What makes it worse is that everyone else agrees with him, including his wronged wife, his innocent youngest daughter, Tracy’s ex-husband, Uncle Willy, and probably the gardener if he were asked his opinion.
Tracy Lord is right to be enraged at her father’s suggestion that if she had only fawned unquestioning at his feet, he’d have stayed home where he belongs. I have a word for that logic, but, as Auntie Em once said, “Being a Christian woman, I can’t say it.”
That said, let’s look beyond the glaringly erroneous conclusions of the plot and study up on Tracy’s duty, shall we?
Tracy’s self-imposed social status dictates that she adhere to her promise to marry the self-made, utterly bourgeoisie social climber George. He’s nice and all, but yeesh, what a nebbish! We all understand Tracy’s picked him so she can continue to wear the pants in the family (a theme worn threadbare in Kate Hepburn’s films).
To reinforce Tracy’s position as she regards her minions from on high, Adrian puts her in a series of breathtakingly Olympian outfits, intermittently interrupted by snappy sportswear ensembles and impossibly chic daywear.

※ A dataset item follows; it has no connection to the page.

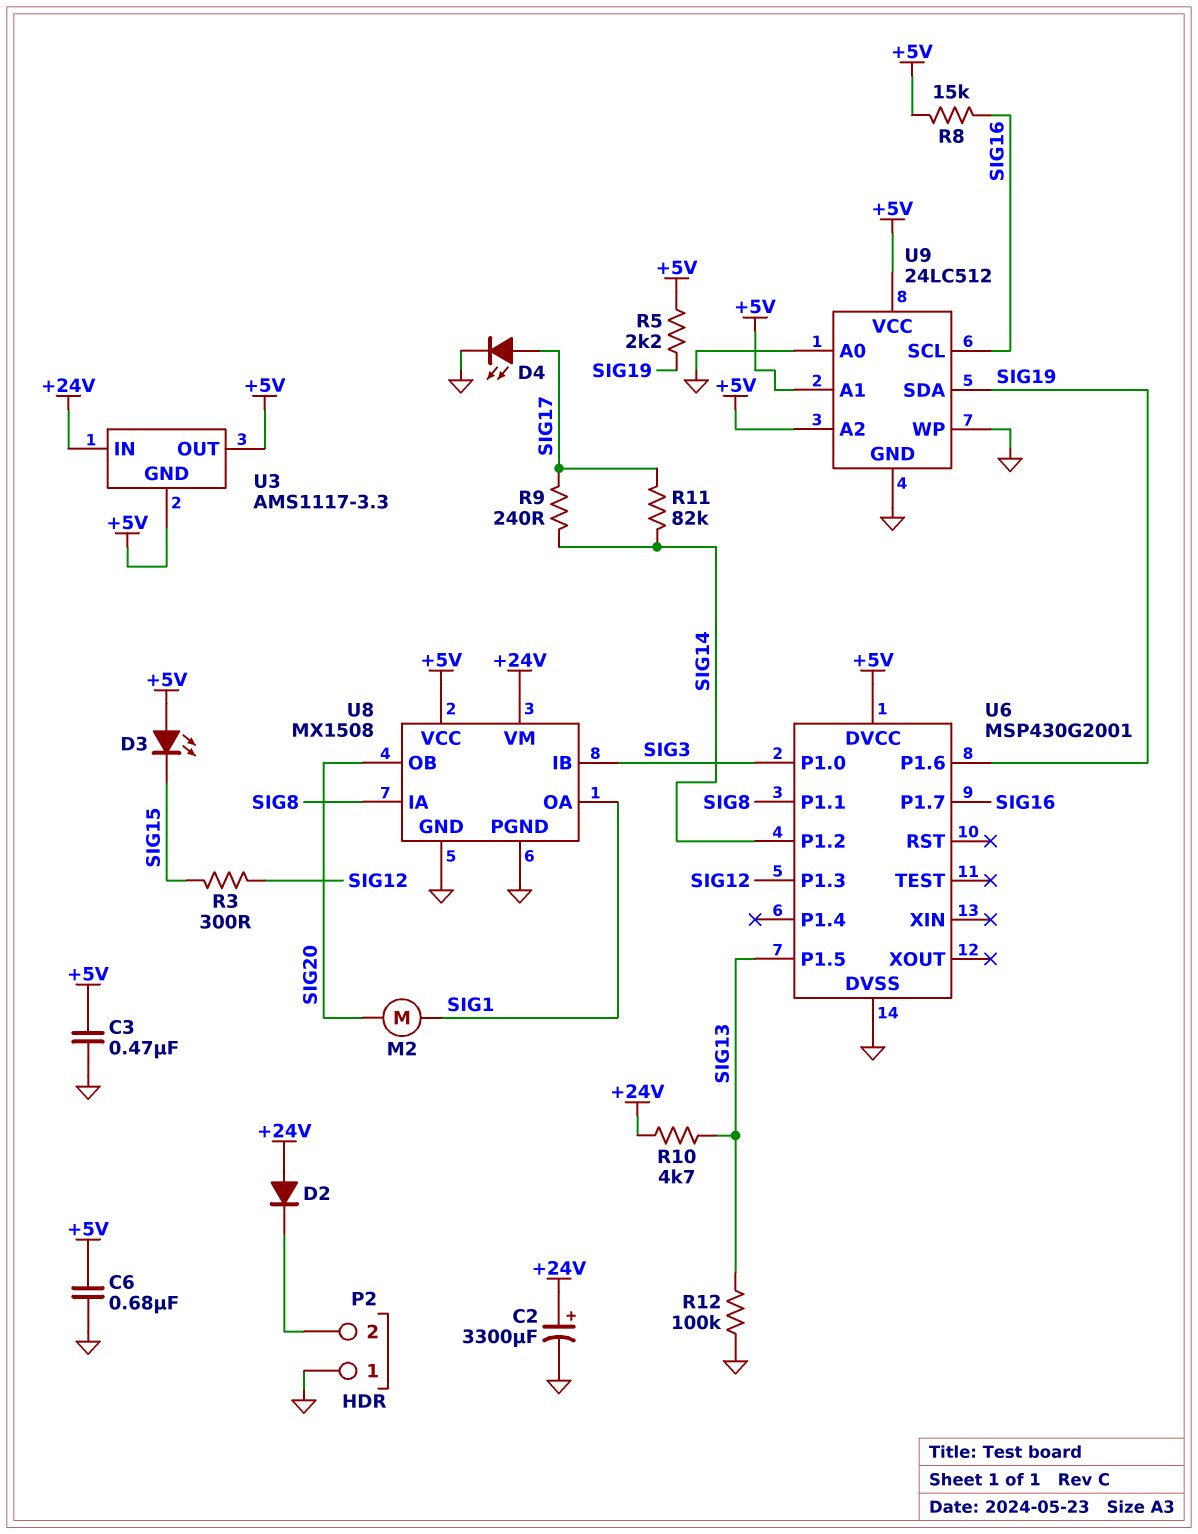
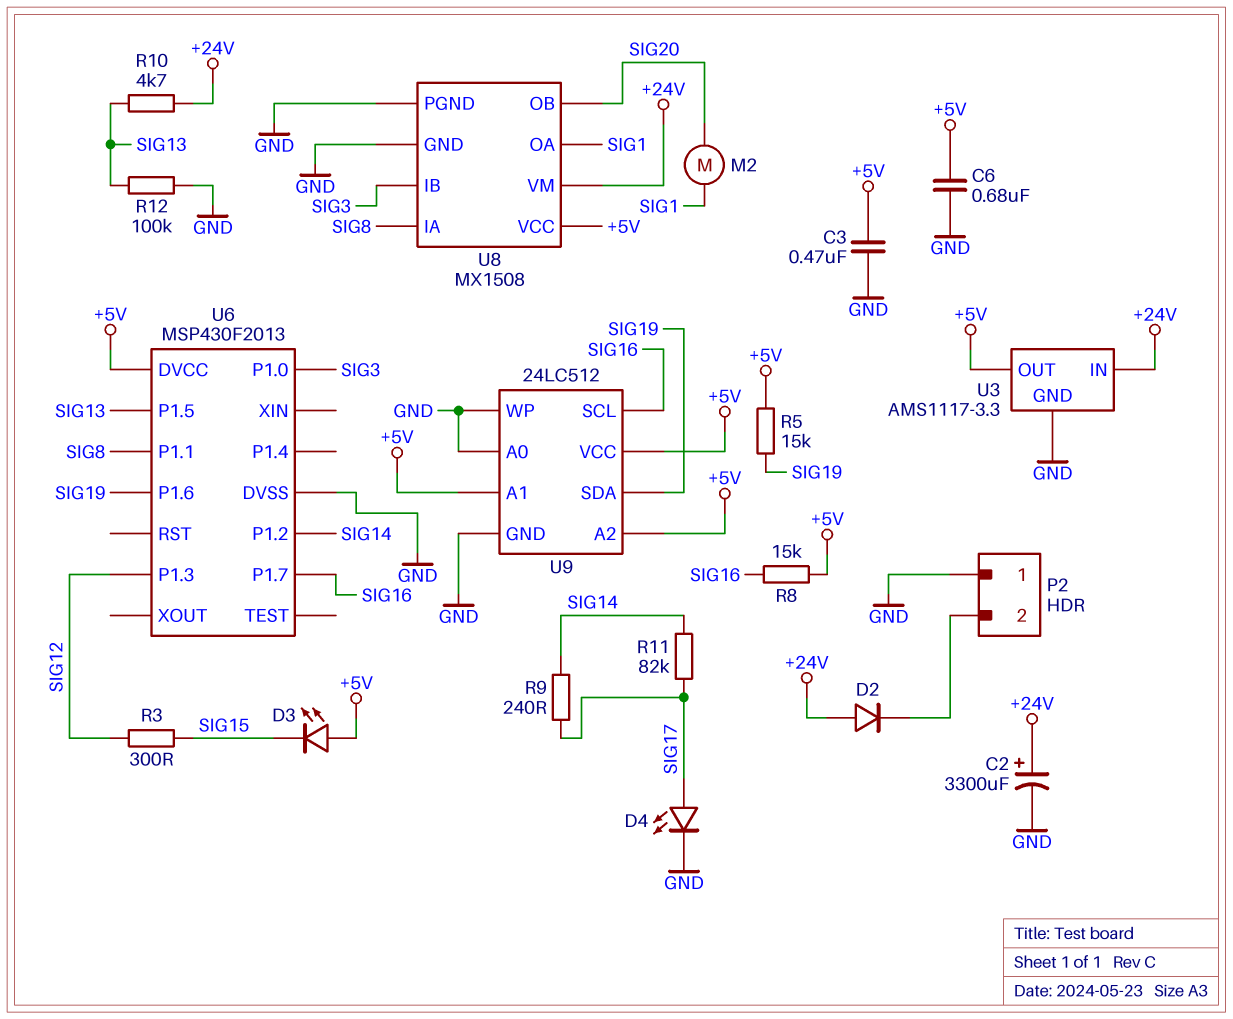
R5: 2.2k (+5V, SIG19) -> 15k (+5V, SIG19)
U3 pin GND: +5V -> GND
U6: MSP430G2001 -> MSP430F2013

Kate wears them all with elan and elegance and complete joie de vivre. The perfect picture of the Smartly Tailored woman at play. (In fact, she’s my Star Style icon for that particular type. Nobody does it better.)
And we all sigh with envy.
Note the cross-and-tie waist treatment below. We understand by this repeated costume motif that Tracy’s roped-and-tied, girdled by duty, self-righteousness, and stubborn pride.
When Kate makes her breakthrough, however (which, interestingly involved a baptism of sorts, as did Audrey’s), she’s nearly naked and is clothed in a wretched excuse for a bathrobe. Not sure where she and Jimmy Steward found that one, but there you are…she’s been humbled in every possible way, including sartorially.
When Kate realizes that her heart is trending back towards the reformed alcoholic C.K. Dexter Haven (who at least has the grace not to blame THAT on her, too, although he comes darned close), she chucks duty at the last second. But only because fiancée George flinches first when he suspects her of pre-nup hanky-panky with…honestly now, Jimmy Stewart? Really, George?
The plot skips nimbly along, with Kate gamely taking every punch, right on the kisser, in order to show the men in her life that she’s learned her lesson. All is forgiven.
Tracy’s fluttery, flouncy, utterly feminine orchid-white mousseline de soie wedding gown is an interesting hybrid between a Mayfair garden party froth and her oft-repeated “don’t mess with me” cinched-and-bracketed waist treatment.
Seems as if Miss Hepburn preferred to carry over certain aspects of the Broadway production’s costumes, including a gingham frock, a Doric column of a gown, and that remarkably similar bridal dress with floral-decked cartwheel hat.
Her cloud-spun bridal gown reveals to us (and her family) that Tracy is now truly transparent, her heart and her mind are humming on the same frequency.
She chose it for George, but she wears it for Dexter. Cary’s off-hand groom attire is in perfect harmony–he adjusts a few pleats and looks better than most men would after a butler-supervised prep session. Who’s going to wear the pants in this family seems to be in the bag, for the moment.
At least, until the 2nd honeymoon is over. Does Tracy flout her duty by going back to Dexter? Or does she tend to a more important duty (as dictated by her social group)–the responsibility of being a “true” woman and somewhat subsuming her independence for the man she loves–knowing, as we do, that C. K. Dexter Haven is the one guy on earth who truly understands her and is knows just how to put her in her place–and that place is deep in his heart.
The jury’s out on that one, at least at my house.
Duty calls–are you in?
You’ll have to choose which Hepburn’s choices are a better reflection of your heart, your soul or your situation before following their well-dressed, beautifully portrayed lead. Would you have left Gregory Peck for your country? Would you have gone back to Cary Grant after all that had happened? I guess we’ll just have to watch these films a few hundred more times to decide.